The world is saturated with paintings of the Great Egret, and for good reason. I myself have always made plans to paint the bird, but I never made the effort for fear of falling short of producing an image that truly captures the beauty and grace of the fine creature. Finally, I felt comfortable with giving a go at painting my first Great Egret.
The all white egret juxtaposed against any landscape is stunning. Evolutionarily speaking, it makes little sense why any animal would want to wear plumage of piercing white, unless perhaps their habitat was a snow covered ice land. Thriving in tropical climates, the Great Egret defies any sensible survival strategy and boldly stands out as a symbol of the grace and allure of the avian world.
Deep in the mangroves, a bird studies the shallows. Calm and steady, with long flowing plumes, the beauty of the Great Egret stabs through the shadows. Densely covered forests filter the light, creating a dark world of wonder. Sunlight filters through the shrubbery, and the bright white plumage of Ardea alba shines with vitality. An image of elegance preserved in time, preserved through time.
The Great Egret, Ardea alba. 18x24" oil on stretched canvas. Original not for sale.
Preserved is precisely the word. Saved from the lustful commodification of the new America, the Great Egret now stands as a symbol of what is that might have been lost. Plume hunters at the turn of the 19th century sought after the long white decorative feathers that the egrets wear in breeding season. The stunning feathers adorned the hats of many wealthy women, who served as eyesores against the beautiful white decorations worn upon their heads.

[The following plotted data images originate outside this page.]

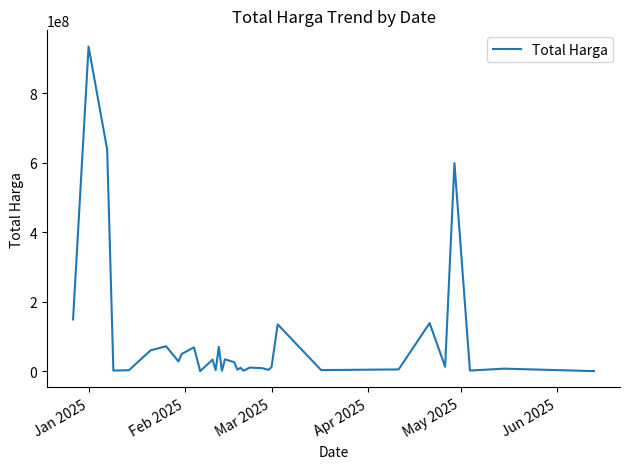

What is the maximum value shown in the chart?

934200000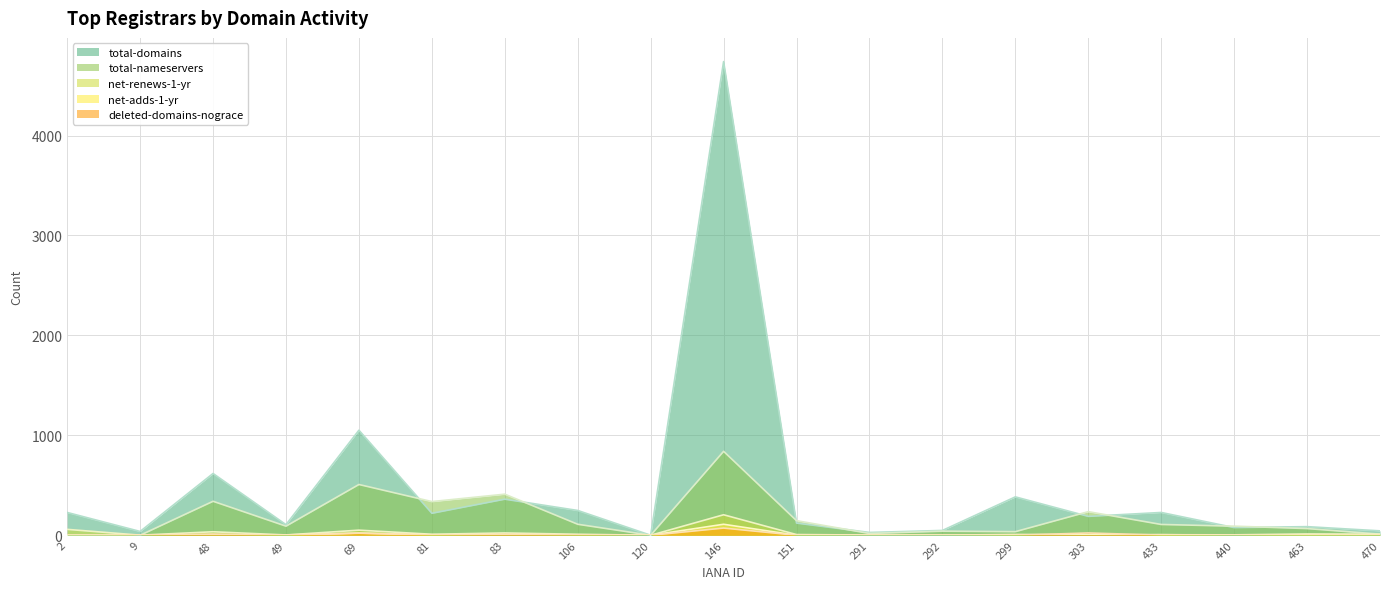

What are all the series names shown in the legend?

total-domains, total-nameservers, net-renews-1-yr, net-adds-1-yr, deleted-domains-nograce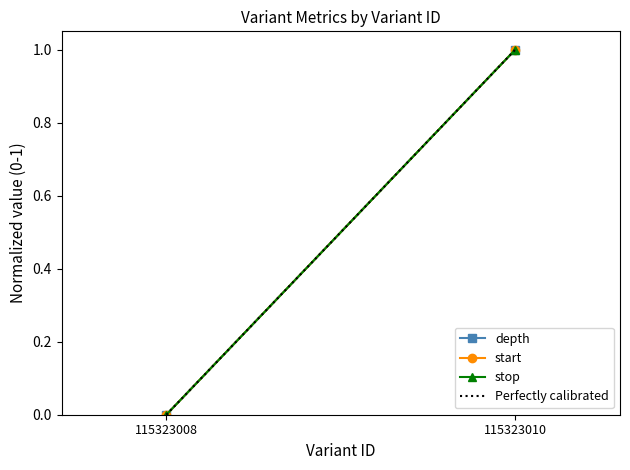

At 115323008, list the series in order from largest to smallest.

depth, start, stop, Perfectly calibrated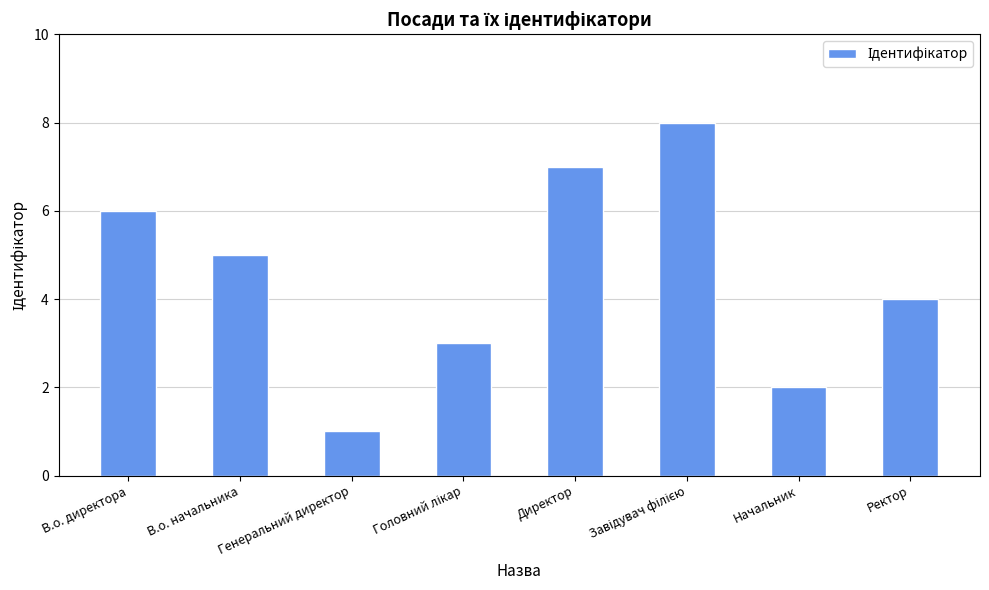

Are the bars horizontal?

No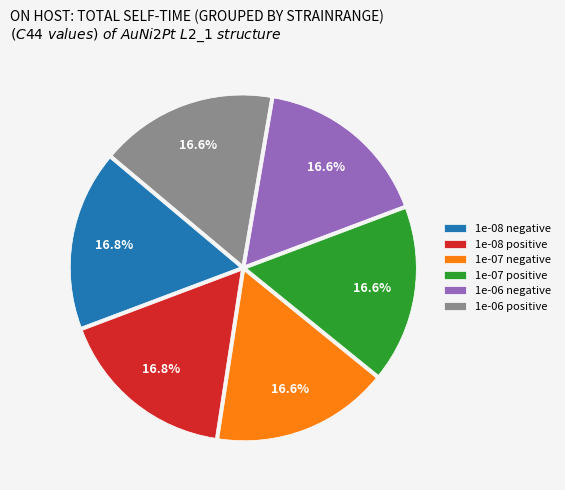

The 1e-08 negative slice represents 12% of the pie. True or false?

False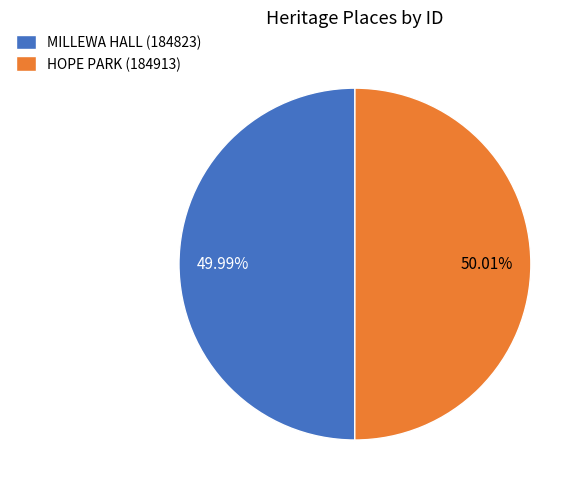

How many slices are in this pie chart?

2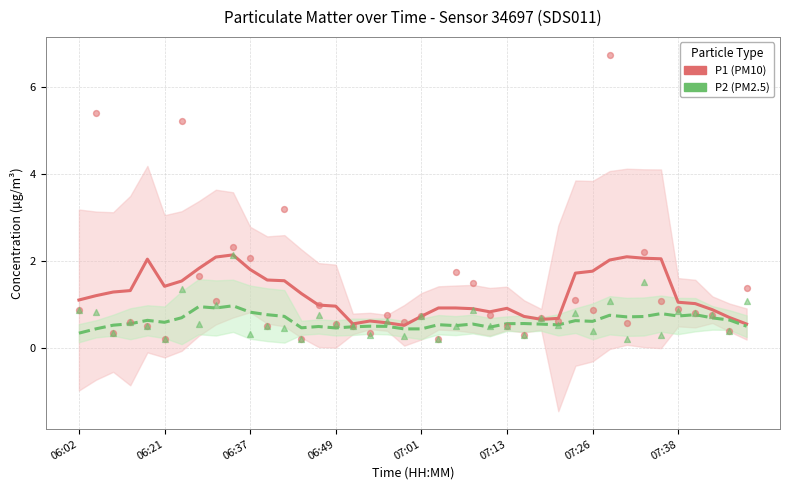

Which series reaches the maximum Y coordinate?

P1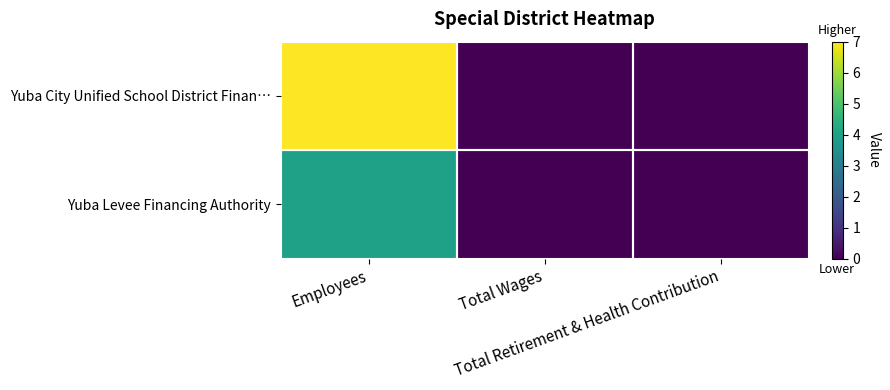

Count the number of categories in the chart.

3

How such a creature could be disrespected leaves me grasping. I have never been able to pass an egret without stopping, stepping back, and paying homage to its exquisite nature. I now see the Great Egret as the powerful symbol that through sacrifice and near extinction, awoke humanity to their destructive nature, resulting in the birth of the conservation movement. No wonder the bird is chosen to accent the National Audubon Society’s logo. Their name reflects their human heritage, and their symbol reflects their avian awakener.
It is nearly the first of January, and multiple reports have come of these birds in the marshlands of the Great Salt Lake. If you have never seen a live egret, make a diligent effort to do so. Perhaps when it is found, it will awaken you much like it awakened America. Perhaps you will see the elegance, the beauty, the allure, and the importance of the natural world.